Key discovery: in-place configuration swap

Section titled “Key discovery: in-place configuration swap”

The foundation of WGnext’s failover is WireGuardAdapter.update(), which hot-swaps the entire tunnel configuration on a running tunnel — including interface private key, all peers, endpoints, and network settings.

The swap process:

  1. Set packetTunnelProvider.reasserting = true
  2. Call setTunnelNetworkSettings() with new settings
  3. Call wgSetConfig() with new UAPI config (replace_peers=true)
  4. Set packetTunnelProvider.reasserting = false

From the OS perspective, the VPN stays “connected” — it briefly enters “reasserting” state. No tunnel teardown, no connectivity gap visible to apps.

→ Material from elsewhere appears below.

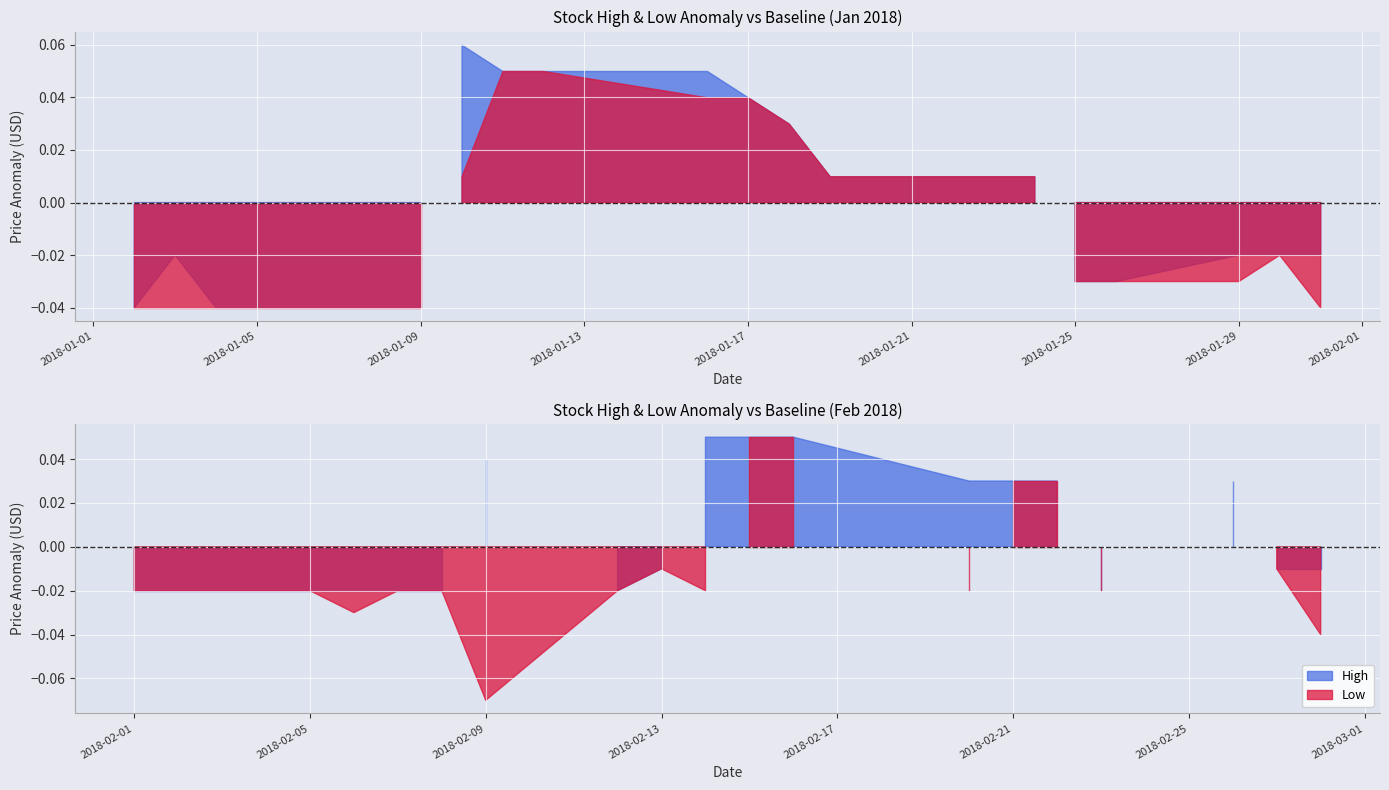

What is the difference between the maximum and minimum values in the Low series?

0.1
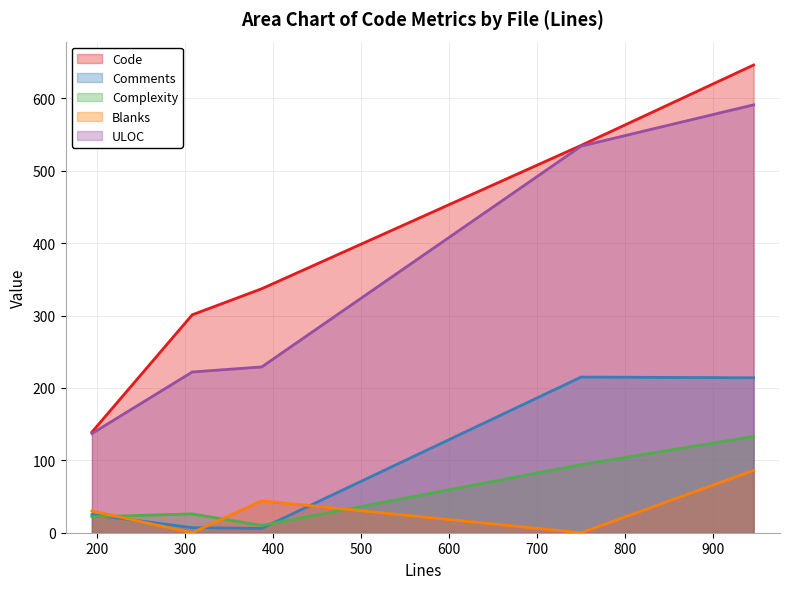

Which series has the largest range (max minus min)?

Code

The failover engine runs entirely inside the Network Extension process, not the app:

  • The extension runs as a separate process that stays alive as long as the VPN is active
  • The app can be killed, suspended, or not running at all
  • On-demand activation works natively — the OS starts the extension without the app
  • There’s no dependency on app-layer timers or background execution

The app communicates with the extension via IPC (NETunnelProviderSession.sendProviderMessage()) to query state and display status.

Failover groups as NETunnelProviderManagers

Section titled “Failover groups as NETunnelProviderManagers”

A failover group is stored as a standard NETunnelProviderManager with extra data in its providerConfiguration dictionary:

KeyTypePurpose
FailoverGroupIdString (UUID)Identifies this as a failover group
FailoverConfigs[String]Array of wg-quick config strings
FailoverConfigNames[String]Display names for each config
FailoverSettingsDataJSON-encoded failover settings

This approach means:

  • Failover groups appear in system VPN preferences alongside regular tunnels
  • The NETunnelProviderManager lifecycle works identically
  • On-demand activation works natively
  • The single-active-tunnel constraint is enforced by the OS

Deactivate one NETunnelProviderManager, activate another. Rejected: 1-5 second downtime per switch. Requires the app to be running.

Add fallback endpoints to each peer, switch endpoints only. Rejected: Only works when servers share keys. Doesn’t help when servers have completely different configurations.

Health-checked DNS where servers share a hostname. Rejected: Slow (DNS TTL), no client-side priority control, requires server infrastructure.